- _DATASET CONTENT_
# # # # # # #

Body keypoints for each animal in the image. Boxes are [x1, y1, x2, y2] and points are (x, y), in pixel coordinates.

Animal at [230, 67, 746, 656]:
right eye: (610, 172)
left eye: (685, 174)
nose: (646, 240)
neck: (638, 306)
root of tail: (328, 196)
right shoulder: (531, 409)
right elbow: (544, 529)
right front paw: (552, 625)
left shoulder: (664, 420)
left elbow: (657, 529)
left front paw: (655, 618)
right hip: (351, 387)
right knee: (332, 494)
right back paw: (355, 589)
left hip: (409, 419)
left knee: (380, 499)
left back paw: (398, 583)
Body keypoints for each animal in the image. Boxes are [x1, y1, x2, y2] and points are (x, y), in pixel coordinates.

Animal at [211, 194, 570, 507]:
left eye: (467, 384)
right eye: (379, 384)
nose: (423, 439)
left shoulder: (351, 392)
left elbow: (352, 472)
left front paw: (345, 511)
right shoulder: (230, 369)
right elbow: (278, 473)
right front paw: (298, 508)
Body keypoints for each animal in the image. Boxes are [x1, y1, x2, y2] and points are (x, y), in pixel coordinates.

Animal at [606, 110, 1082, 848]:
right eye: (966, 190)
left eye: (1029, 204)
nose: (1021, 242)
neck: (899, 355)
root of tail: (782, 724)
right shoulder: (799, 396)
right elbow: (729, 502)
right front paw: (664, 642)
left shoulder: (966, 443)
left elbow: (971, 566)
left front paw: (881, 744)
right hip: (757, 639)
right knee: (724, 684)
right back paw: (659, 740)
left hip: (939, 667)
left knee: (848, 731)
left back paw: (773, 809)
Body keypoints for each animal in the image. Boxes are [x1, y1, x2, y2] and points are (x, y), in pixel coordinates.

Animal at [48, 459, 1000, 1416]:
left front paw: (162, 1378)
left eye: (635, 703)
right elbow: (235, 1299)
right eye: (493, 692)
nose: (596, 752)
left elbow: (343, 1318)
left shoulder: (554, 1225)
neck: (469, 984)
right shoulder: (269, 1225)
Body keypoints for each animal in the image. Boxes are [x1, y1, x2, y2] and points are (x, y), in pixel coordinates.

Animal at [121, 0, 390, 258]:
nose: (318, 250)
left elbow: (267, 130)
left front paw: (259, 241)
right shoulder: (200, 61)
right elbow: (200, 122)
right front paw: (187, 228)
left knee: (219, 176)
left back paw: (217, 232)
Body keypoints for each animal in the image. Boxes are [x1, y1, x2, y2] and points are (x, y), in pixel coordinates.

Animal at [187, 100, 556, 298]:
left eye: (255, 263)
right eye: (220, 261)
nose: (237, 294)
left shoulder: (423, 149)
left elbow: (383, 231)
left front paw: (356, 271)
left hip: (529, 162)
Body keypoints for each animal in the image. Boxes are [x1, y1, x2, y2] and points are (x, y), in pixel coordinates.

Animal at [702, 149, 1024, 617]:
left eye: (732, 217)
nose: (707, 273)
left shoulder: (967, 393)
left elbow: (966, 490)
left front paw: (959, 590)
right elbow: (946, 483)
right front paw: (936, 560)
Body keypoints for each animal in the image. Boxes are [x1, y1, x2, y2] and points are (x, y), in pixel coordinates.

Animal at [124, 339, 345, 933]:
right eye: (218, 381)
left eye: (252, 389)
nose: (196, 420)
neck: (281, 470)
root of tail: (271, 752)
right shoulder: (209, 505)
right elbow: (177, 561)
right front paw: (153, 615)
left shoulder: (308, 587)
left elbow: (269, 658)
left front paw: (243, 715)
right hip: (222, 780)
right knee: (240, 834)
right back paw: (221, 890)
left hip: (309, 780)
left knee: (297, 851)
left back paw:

# # # # # # #

- _TASK OBJECTIVE_
Retype the material in full, character for character.

- _YOUR RESPONSE_
Body keypoints for each animal in the image. Boxes are [x1, y1, x2, y2] and points are (x, y), in pixel coordinates.

Animal at [230, 67, 746, 656]:
right eye: (610, 172)
left eye: (685, 174)
nose: (646, 240)
neck: (638, 306)
root of tail: (328, 196)
right shoulder: (531, 409)
right elbow: (544, 529)
right front paw: (552, 625)
left shoulder: (664, 420)
left elbow: (657, 529)
left front paw: (655, 618)
right hip: (351, 387)
right knee: (332, 494)
right back paw: (355, 589)
left hip: (409, 419)
left knee: (380, 499)
left back paw: (398, 583)
Body keypoints for each animal in the image. Boxes are [x1, y1, x2, y2] and points are (x, y), in pixel coordinates.

Animal at [211, 194, 570, 507]:
left eye: (467, 384)
right eye: (379, 384)
nose: (423, 439)
left shoulder: (351, 392)
left elbow: (352, 472)
left front paw: (345, 511)
right shoulder: (230, 369)
right elbow: (278, 473)
right front paw: (298, 508)
Body keypoints for each animal in the image. Boxes are [x1, y1, x2, y2] and points are (x, y), in pixel coordinates.

Animal at [606, 110, 1082, 848]:
right eye: (966, 190)
left eye: (1029, 204)
nose: (1021, 242)
neck: (899, 355)
root of tail: (782, 724)
right shoulder: (799, 396)
right elbow: (729, 502)
right front paw: (664, 642)
left shoulder: (966, 443)
left elbow: (971, 566)
left front paw: (881, 744)
right hip: (757, 639)
right knee: (724, 684)
right back paw: (659, 740)
left hip: (939, 667)
left knee: (848, 731)
left back paw: (773, 809)
Body keypoints for each animal in the image. Boxes are [x1, y1, x2, y2] and points are (x, y), in pixel coordinates.

Animal at [48, 459, 1000, 1416]:
left front paw: (162, 1378)
left eye: (635, 703)
right elbow: (235, 1299)
right eye: (493, 692)
nose: (596, 752)
left elbow: (343, 1318)
left shoulder: (554, 1225)
neck: (469, 984)
right shoulder: (269, 1225)
Body keypoints for each animal in the image. Boxes are [x1, y1, x2, y2] and points are (x, y), in pixel coordinates.

Animal at [121, 0, 390, 258]:
nose: (318, 250)
left elbow: (267, 130)
left front paw: (259, 241)
right shoulder: (200, 61)
right elbow: (200, 122)
right front paw: (187, 228)
left knee: (219, 176)
left back paw: (217, 232)
Body keypoints for each animal in the image. Boxes are [x1, y1, x2, y2] and points are (x, y), in pixel coordinates.

Animal at [187, 100, 556, 298]:
left eye: (255, 263)
right eye: (220, 261)
nose: (237, 294)
left shoulder: (423, 149)
left elbow: (383, 231)
left front paw: (356, 271)
left hip: (529, 162)
Body keypoints for each animal in the image. Boxes are [x1, y1, x2, y2] and points are (x, y), in pixel coordinates.

Animal at [702, 149, 1024, 617]:
left eye: (732, 217)
nose: (707, 273)
left shoulder: (967, 393)
left elbow: (966, 490)
left front paw: (959, 590)
right elbow: (946, 483)
right front paw: (936, 560)
Body keypoints for each animal in the image. Boxes are [x1, y1, x2, y2] and points are (x, y), in pixel coordinates.

Animal at [124, 339, 345, 933]:
right eye: (218, 381)
left eye: (252, 389)
nose: (196, 420)
neck: (281, 470)
root of tail: (271, 752)
right shoulder: (209, 505)
right elbow: (177, 561)
right front paw: (153, 615)
left shoulder: (308, 587)
left elbow: (269, 658)
left front paw: (243, 715)
right hip: (222, 780)
right knee: (240, 834)
right back paw: (221, 890)
left hip: (309, 780)
left knee: (297, 851)
left back paw:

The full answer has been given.